**Task brief:** Print every record below exactly, minus the pictures.
= Beginning of Section =
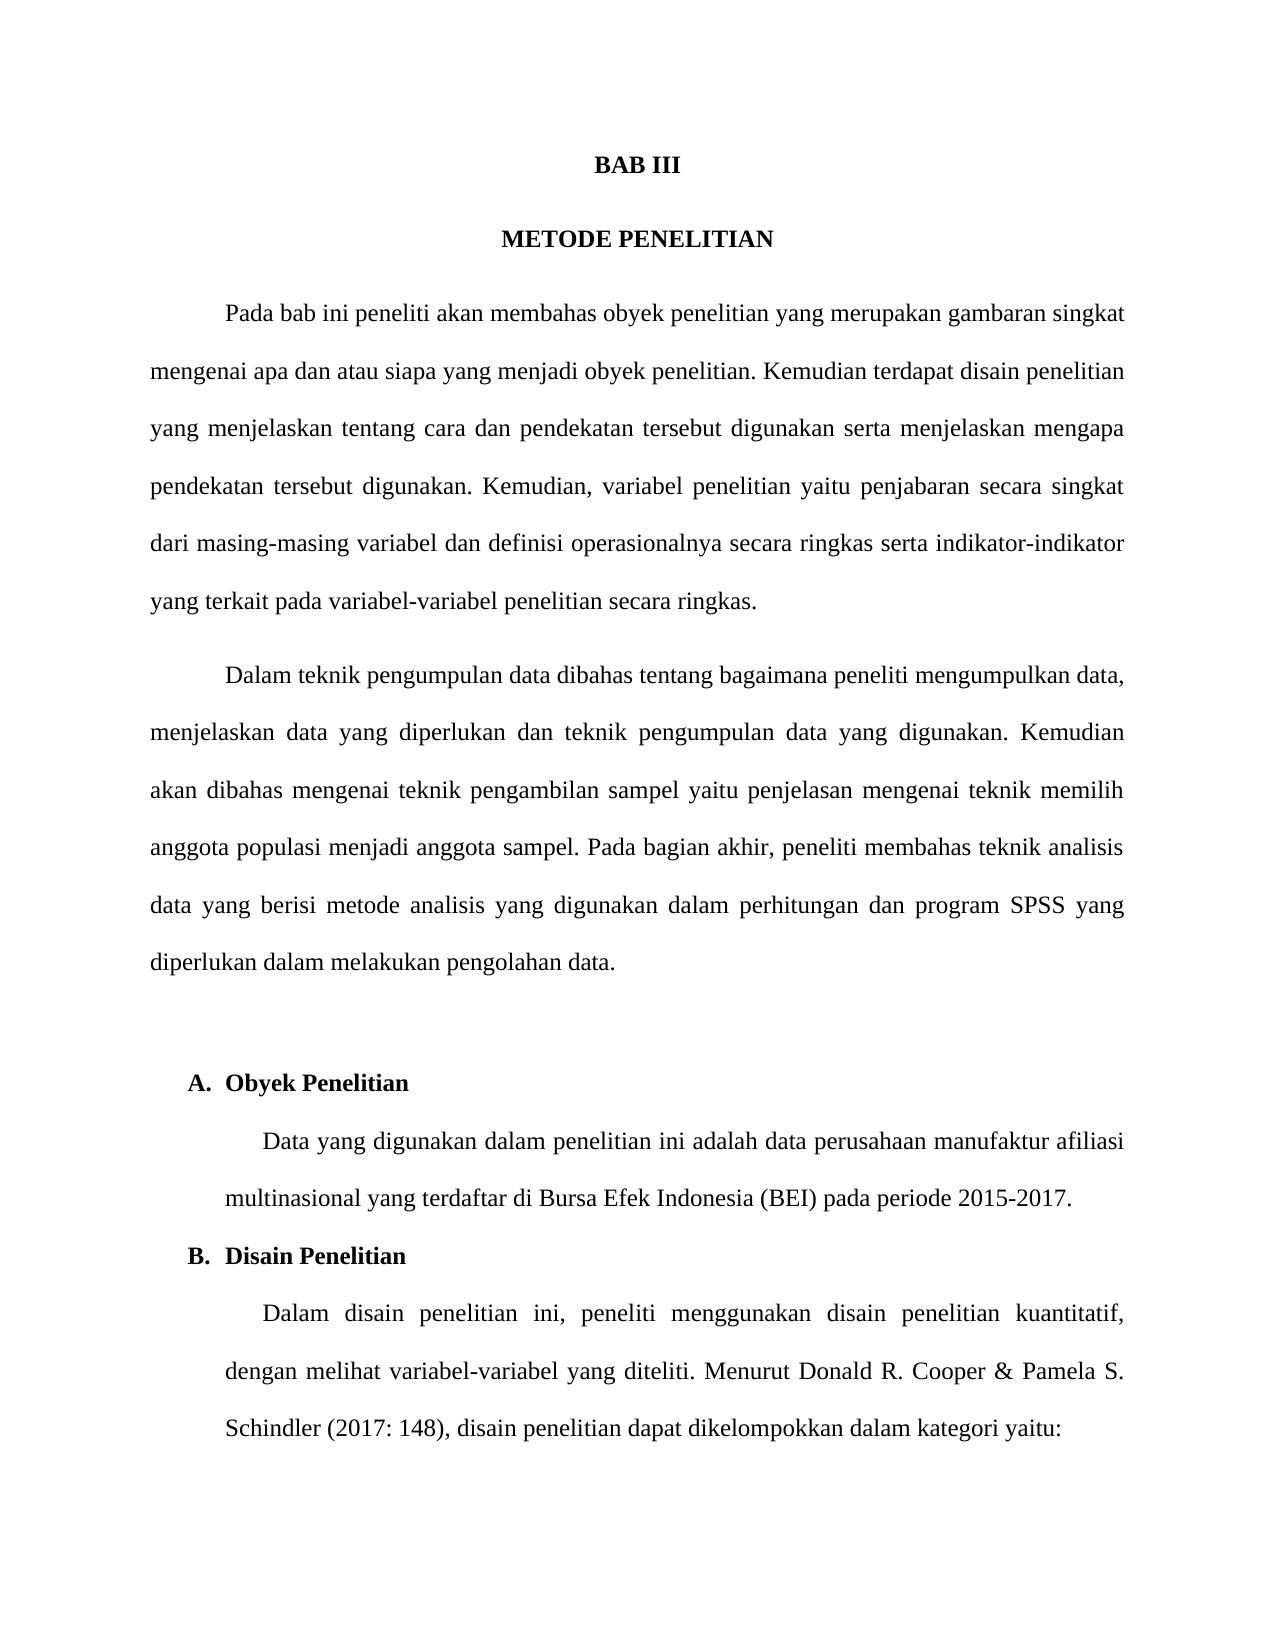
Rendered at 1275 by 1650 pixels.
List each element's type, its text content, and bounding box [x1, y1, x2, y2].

text METODE PENELITIAN [150, 224, 1125, 253]
list Dalam disain penelitian ini, peneliti menggunakan disain penelitian kuantitatif, dengan melihat variabel-variabel yang diteliti. Menurut Donald R. Cooper & Pamela S. Schindler (2017: 148), disain penelitian dapat dikelompokkan dalam kategori yaitu: [225, 1298, 1125, 1442]
list Obyek Penelitian [187, 1068, 1125, 1097]
text Dalam teknik pengumpulan data dibahas tentang bagaimana peneliti mengumpulkan data, menjelaskan data yang diperlukan dan teknik pengumpulan data yang digunakan. Kemudian akan dibahas mengenai teknik pengambilan sampel yaitu penjelasan mengenai teknik memilih anggota populasi menjadi anggota sampel. Pada bagian akhir, peneliti membahas teknik analisis data yang berisi metode analisis yang digunakan dalam perhitungan dan program SPSS yang diperlukan dalam melakukan pengolahan data. [150, 660, 1125, 976]
text Pada bab ini peneliti akan membahas obyek penelitian yang merupakan gambaran singkat mengenai apa dan atau siapa yang menjadi obyek penelitian. Kemudian terdapat disain penelitian yang menjelaskan tentang cara dan pendekatan tersebut digunakan serta menjelaskan mengapa pendekatan tersebut digunakan. Kemudian, variabel penelitian yaitu penjabaran secara singkat dari masing-masing variabel dan definisi operasionalnya secara ringkas serta indikator-indikator yang terkait pada variabel-variabel penelitian secara ringkas. [150, 298, 1125, 614]
list Data yang digunakan dalam penelitian ini adalah data perusahaan manufaktur afiliasi multinasional yang terdaftar di Bursa Efek Indonesia (BEI) pada periode 2015-2017. [225, 1126, 1125, 1212]
list Disain Penelitian [187, 1241, 1125, 1270]
text BAB III [150, 150, 1125, 179]
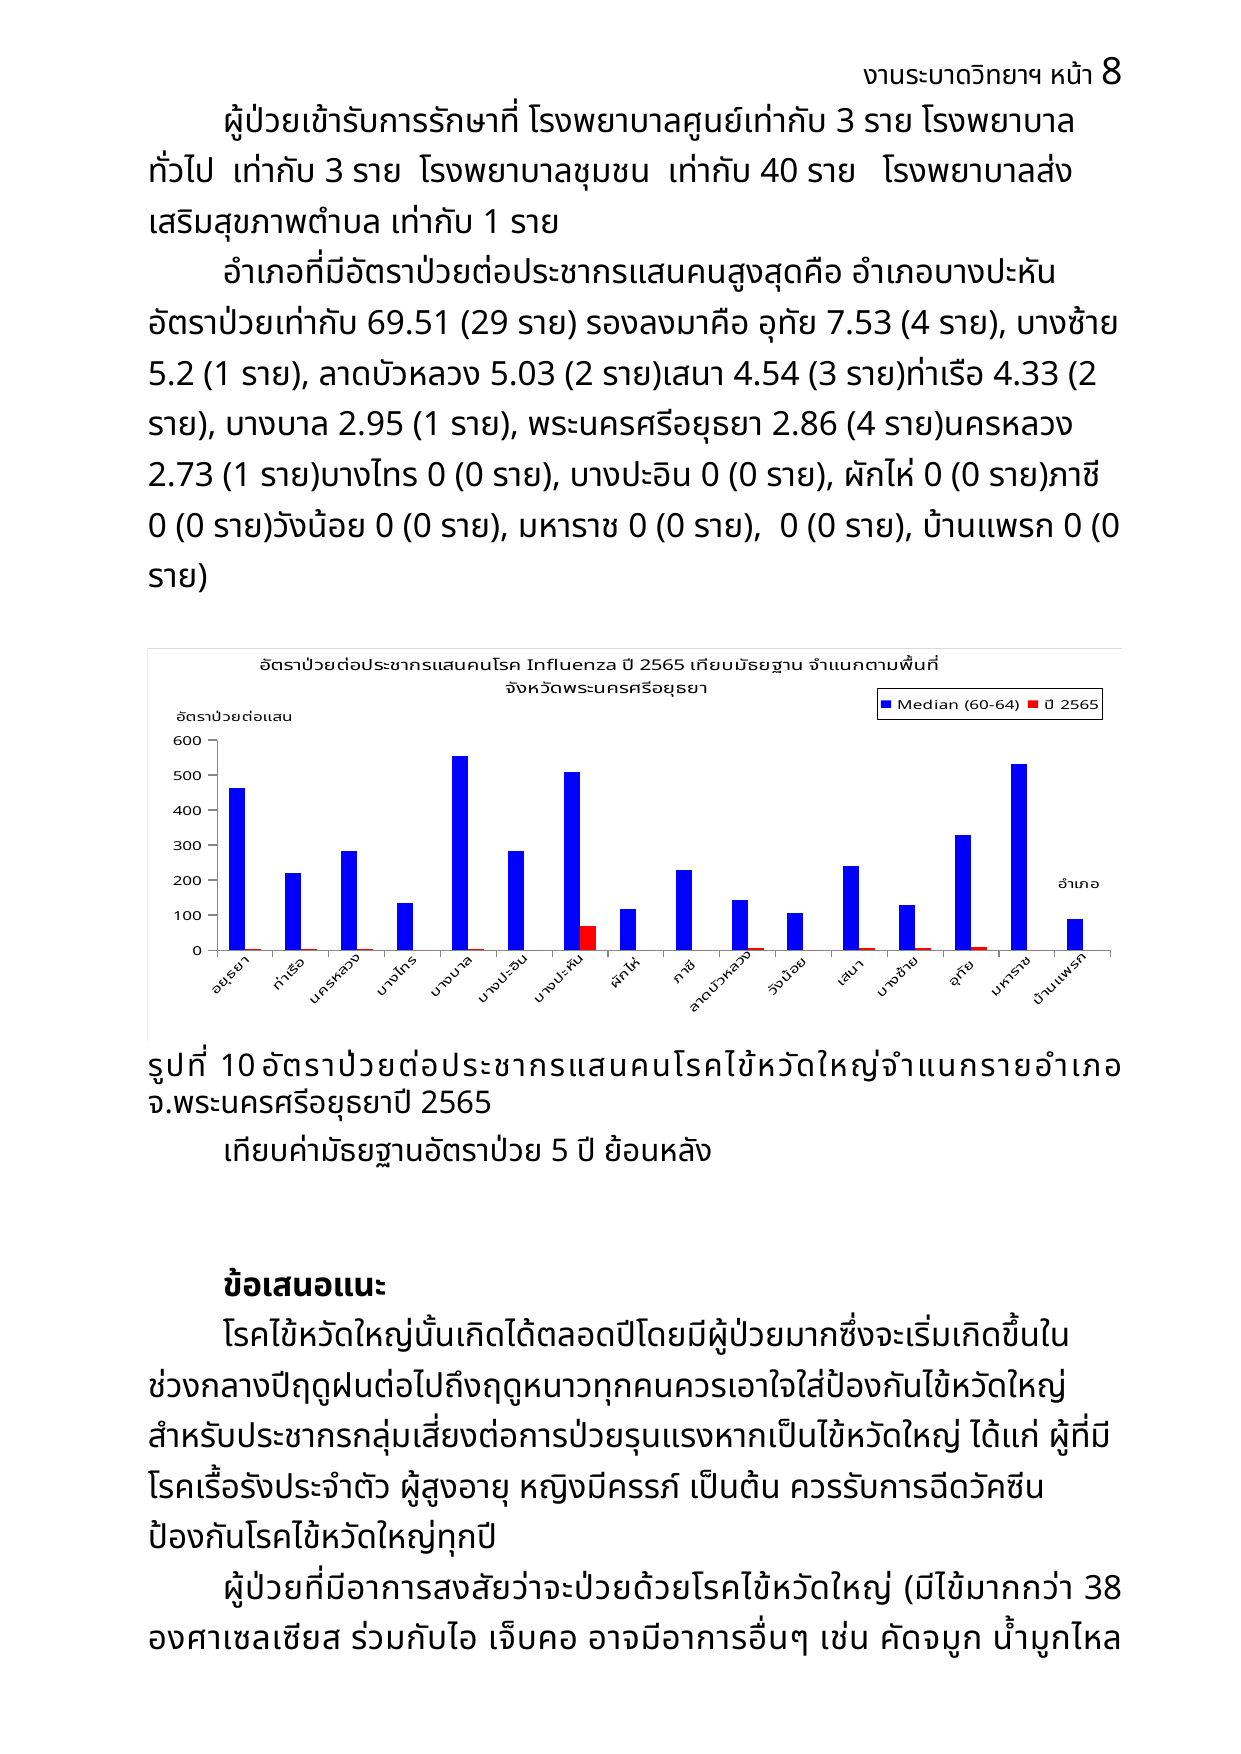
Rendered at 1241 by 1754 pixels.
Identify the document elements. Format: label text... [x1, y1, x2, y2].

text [148, 1563, 1122, 1664]
text อำเภอที่มีอัตราป่วยต่อประชากรแสนคนสูงสุดคือ อำเภอบางปะหัน อัตราป่วยเท่ากับ 69.51 (29 ราย) รองลงมาคือ อุทัย 7.53 (4 ราย), บางซ้าย 5.2 (1 ราย), ลาดบัวหลวง 5.03 (2 ราย)เสนา 4.54 (3 ราย)ท่าเรือ 4.33 (2 ราย), บางบาล 2.95 (1 ราย), พระนครศรีอยุธยา 2.86 (4 ราย)นครหลวง 2.73 (1 ราย)บางไทร 0 (0 ราย), บางปะอิน 0 (0 ราย), ผักไห่ 0 (0 ราย)ภาชี 0 (0 ราย)วังน้อย 0 (0 ราย), มหาราช 0 (0 ราย), 0 (0 ราย), บ้านแพรก 0 (0 ราย) [148, 248, 1122, 603]
text ข้อเสนอแนะ [148, 1261, 1122, 1311]
text รูปที่ 10อัตราป่วยต่อประชากรแสนคนโรคไข้หวัดใหญ่จำแนกรายอำเภอ จ.พระนครศรีอยุธยาปี 2565 [148, 1042, 1122, 1127]
text เทียบค่ามัธยฐานอัตราป่วย 5 ปี ย้อนหลัง [148, 1127, 1122, 1170]
text โรคไข้หวัดใหญ่นั้นเกิดได้ตลอดปีโดยมีผู้ป่วยมากซึ่งจะเริ่มเกิดขึ้นในช่วงกลางปีฤดูฝนต่อไปถึงฤดูหนาวทุกคนควรเอาใจใส่ป้องกันไข้หวัดใหญ่ สำหรับประชากรกลุ่มเสี่ยงต่อการป่วยรุนแรงหากเป็นไข้หวัดใหญ่ ได้แก่ ผู้ที่มีโรคเรื้อรังประจำตัว ผู้สูงอายุ หญิงมีครรภ์ เป็นต้น ควรรับการฉีดวัคซีนป้องกันโรคไข้หวัดใหญ่ทุกปี [148, 1311, 1122, 1563]
text ผู้ป่วยเข้ารับการรักษาที่ โรงพยาบาลศูนย์เท่ากับ 3 ราย โรงพยาบาลทั่วไป เท่ากับ 3 ราย โรงพยาบาลชุมชน เท่ากับ 40 ราย โรงพยาบาลส่งเสริมสุขภาพตำบล เท่ากับ 1 ราย [148, 97, 1122, 248]
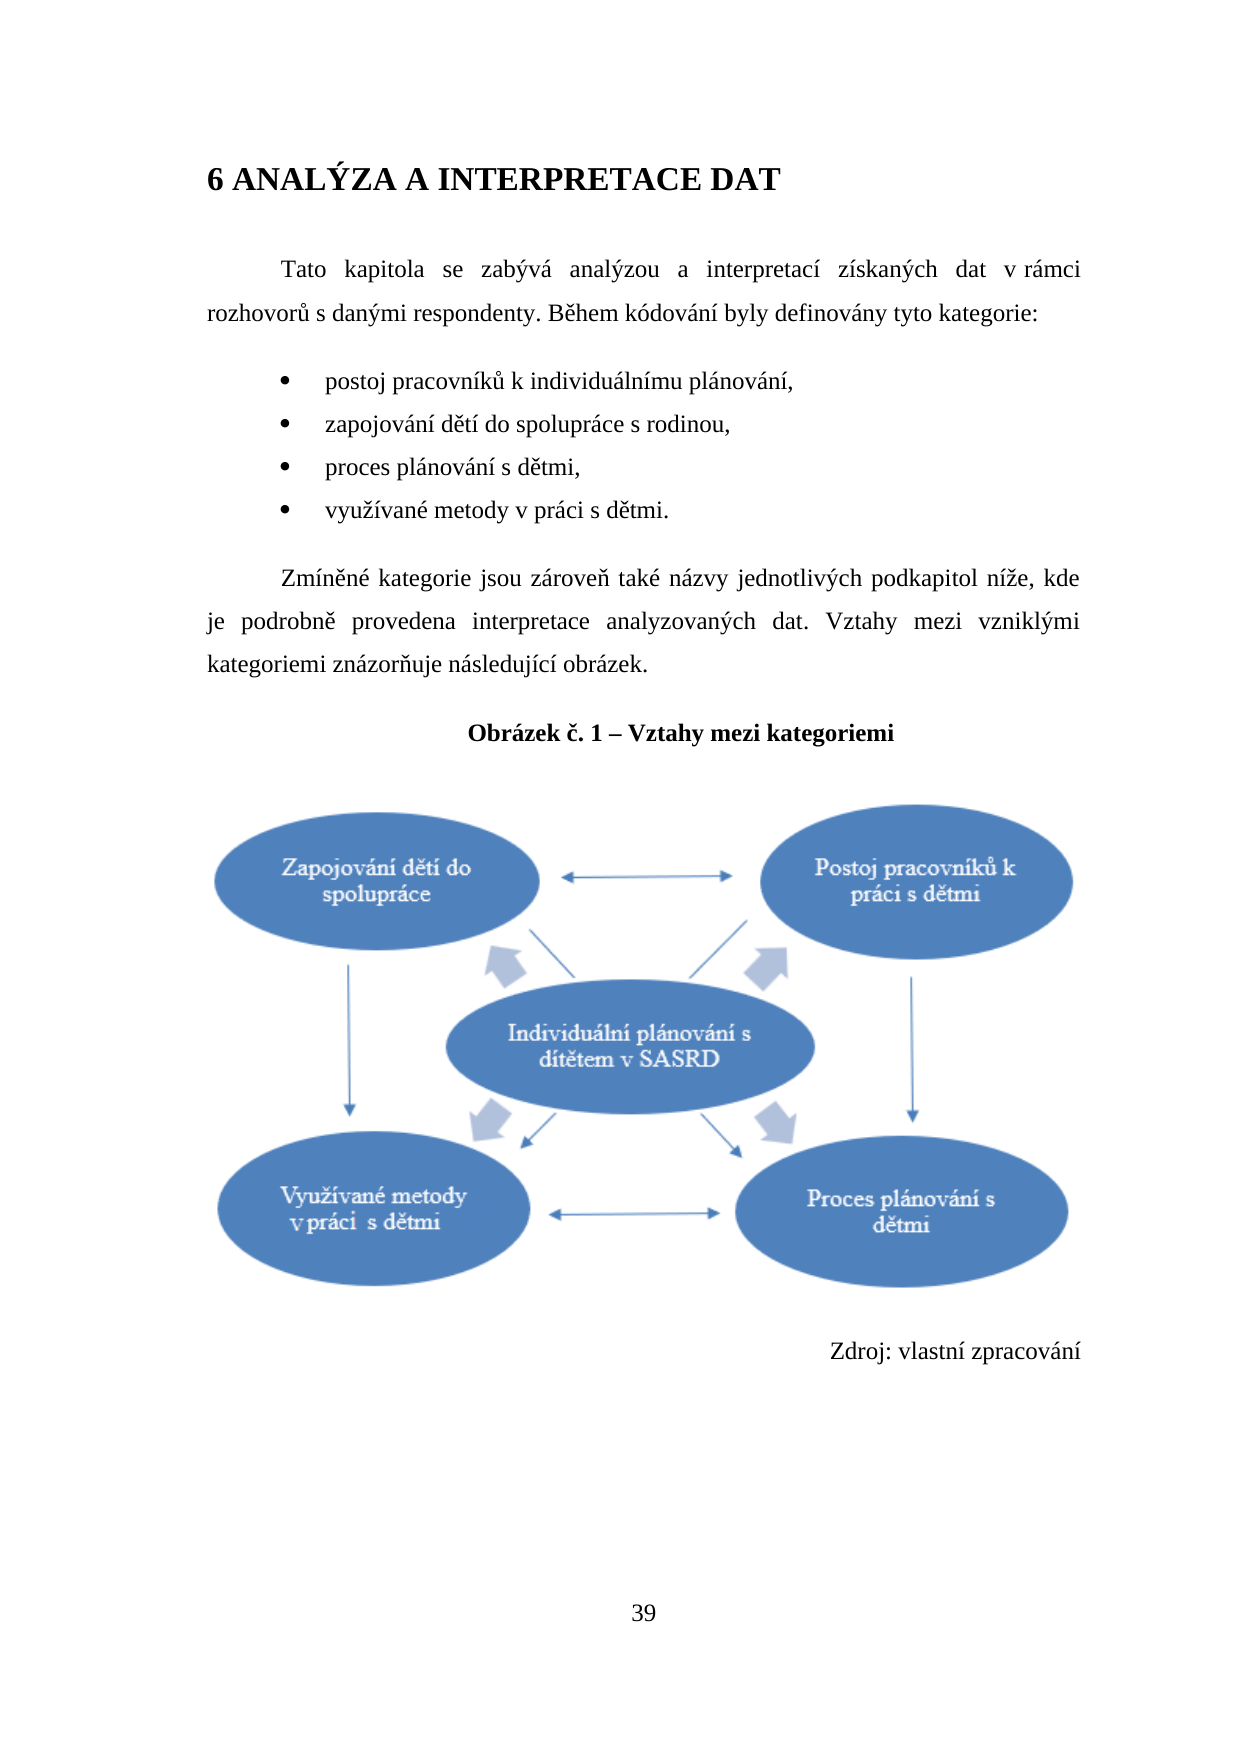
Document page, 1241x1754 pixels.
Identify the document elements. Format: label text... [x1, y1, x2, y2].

text Tato kapitola se zabývá analýzou a interpretací získaných dat v rámci rozhovorů s danými respondenty. Během kódování byly definovány tyto kategorie: [207, 254, 1081, 326]
list proces plánování s dětmi, [281, 452, 1081, 481]
text Obrázek č. 1 – Vztahy mezi kategoriemi [207, 718, 1081, 746]
list využívané metody v práci s dětmi. [281, 495, 1081, 524]
list zapojování dětí do spolupráce s rodinou, [281, 409, 1081, 438]
text Zdroj: vlastní zpracování [207, 1336, 1081, 1364]
picture [210, 785, 1078, 1297]
text Zmíněné kategorie jsou zároveň také názvy jednotlivých podkapitol níže, kde je podrobně provedena interpretace analyzovaných dat. Vztahy mezi vzniklými kategoriemi znázorňuje následující obrázek. [207, 563, 1081, 678]
subtitle 6 Analýza a interpretace dat [207, 159, 1081, 198]
list postoj pracovníků k individuálnímu plánování, [281, 366, 1081, 394]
= End of Section =
**Response below:**
Rendered at 1275 by 1650 pixels.
List each element's type, its text content, and bounding box [x1, y1, x2, y2].

text METODE PENELITIAN [150, 224, 1125, 253]
list Dalam disain penelitian ini, peneliti menggunakan disain penelitian kuantitatif, dengan melihat variabel-variabel yang diteliti. Menurut Donald R. Cooper & Pamela S. Schindler (2017: 148), disain penelitian dapat dikelompokkan dalam kategori yaitu: [225, 1298, 1125, 1442]
list Obyek Penelitian [187, 1068, 1125, 1097]
text Dalam teknik pengumpulan data dibahas tentang bagaimana peneliti mengumpulkan data, menjelaskan data yang diperlukan dan teknik pengumpulan data yang digunakan. Kemudian akan dibahas mengenai teknik pengambilan sampel yaitu penjelasan mengenai teknik memilih anggota populasi menjadi anggota sampel. Pada bagian akhir, peneliti membahas teknik analisis data yang berisi metode analisis yang digunakan dalam perhitungan dan program SPSS yang diperlukan dalam melakukan pengolahan data. [150, 660, 1125, 976]
text Pada bab ini peneliti akan membahas obyek penelitian yang merupakan gambaran singkat mengenai apa dan atau siapa yang menjadi obyek penelitian. Kemudian terdapat disain penelitian yang menjelaskan tentang cara dan pendekatan tersebut digunakan serta menjelaskan mengapa pendekatan tersebut digunakan. Kemudian, variabel penelitian yaitu penjabaran secara singkat dari masing-masing variabel dan definisi operasionalnya secara ringkas serta indikator-indikator yang terkait pada variabel-variabel penelitian secara ringkas. [150, 298, 1125, 614]
list Data yang digunakan dalam penelitian ini adalah data perusahaan manufaktur afiliasi multinasional yang terdaftar di Bursa Efek Indonesia (BEI) pada periode 2015-2017. [225, 1126, 1125, 1212]
list Disain Penelitian [187, 1241, 1125, 1270]
text BAB III [150, 150, 1125, 179]
Rendered at 1241 by 1754 pixels.
Identify the document elements. Format: label text... [x1, y1, x2, y2].

text [148, 1563, 1122, 1664]
text อำเภอที่มีอัตราป่วยต่อประชากรแสนคนสูงสุดคือ อำเภอบางปะหัน อัตราป่วยเท่ากับ 69.51 (29 ราย) รองลงมาคือ อุทัย 7.53 (4 ราย), บางซ้าย 5.2 (1 ราย), ลาดบัวหลวง 5.03 (2 ราย)เสนา 4.54 (3 ราย)ท่าเรือ 4.33 (2 ราย), บางบาล 2.95 (1 ราย), พระนครศรีอยุธยา 2.86 (4 ราย)นครหลวง 2.73 (1 ราย)บางไทร 0 (0 ราย), บางปะอิน 0 (0 ราย), ผักไห่ 0 (0 ราย)ภาชี 0 (0 ราย)วังน้อย 0 (0 ราย), มหาราช 0 (0 ราย), 0 (0 ราย), บ้านแพรก 0 (0 ราย) [148, 248, 1122, 603]
text ข้อเสนอแนะ [148, 1261, 1122, 1311]
text รูปที่ 10อัตราป่วยต่อประชากรแสนคนโรคไข้หวัดใหญ่จำแนกรายอำเภอ จ.พระนครศรีอยุธยาปี 2565 [148, 1042, 1122, 1127]
text เทียบค่ามัธยฐานอัตราป่วย 5 ปี ย้อนหลัง [148, 1127, 1122, 1170]
text โรคไข้หวัดใหญ่นั้นเกิดได้ตลอดปีโดยมีผู้ป่วยมากซึ่งจะเริ่มเกิดขึ้นในช่วงกลางปีฤดูฝนต่อไปถึงฤดูหนาวทุกคนควรเอาใจใส่ป้องกันไข้หวัดใหญ่ สำหรับประชากรกลุ่มเสี่ยงต่อการป่วยรุนแรงหากเป็นไข้หวัดใหญ่ ได้แก่ ผู้ที่มีโรคเรื้อรังประจำตัว ผู้สูงอายุ หญิงมีครรภ์ เป็นต้น ควรรับการฉีดวัคซีนป้องกันโรคไข้หวัดใหญ่ทุกปี [148, 1311, 1122, 1563]
text ผู้ป่วยเข้ารับการรักษาที่ โรงพยาบาลศูนย์เท่ากับ 3 ราย โรงพยาบาลทั่วไป เท่ากับ 3 ราย โรงพยาบาลชุมชน เท่ากับ 40 ราย โรงพยาบาลส่งเสริมสุขภาพตำบล เท่ากับ 1 ราย [148, 97, 1122, 248]
Document page, 1241x1754 pixels.
Identify the document elements. Format: label text... [x1, y1, x2, y2].

text Tato kapitola se zabývá analýzou a interpretací získaných dat v rámci rozhovorů s danými respondenty. Během kódování byly definovány tyto kategorie: [207, 254, 1081, 326]
list proces plánování s dětmi, [281, 452, 1081, 481]
text Obrázek č. 1 – Vztahy mezi kategoriemi [207, 718, 1081, 746]
list využívané metody v práci s dětmi. [281, 495, 1081, 524]
list zapojování dětí do spolupráce s rodinou, [281, 409, 1081, 438]
text Zdroj: vlastní zpracování [207, 1336, 1081, 1364]
picture [210, 785, 1078, 1297]
text Zmíněné kategorie jsou zároveň také názvy jednotlivých podkapitol níže, kde je podrobně provedena interpretace analyzovaných dat. Vztahy mezi vzniklými kategoriemi znázorňuje následující obrázek. [207, 563, 1081, 678]
subtitle 6 Analýza a interpretace dat [207, 159, 1081, 198]
list postoj pracovníků k individuálnímu plánování, [281, 366, 1081, 394]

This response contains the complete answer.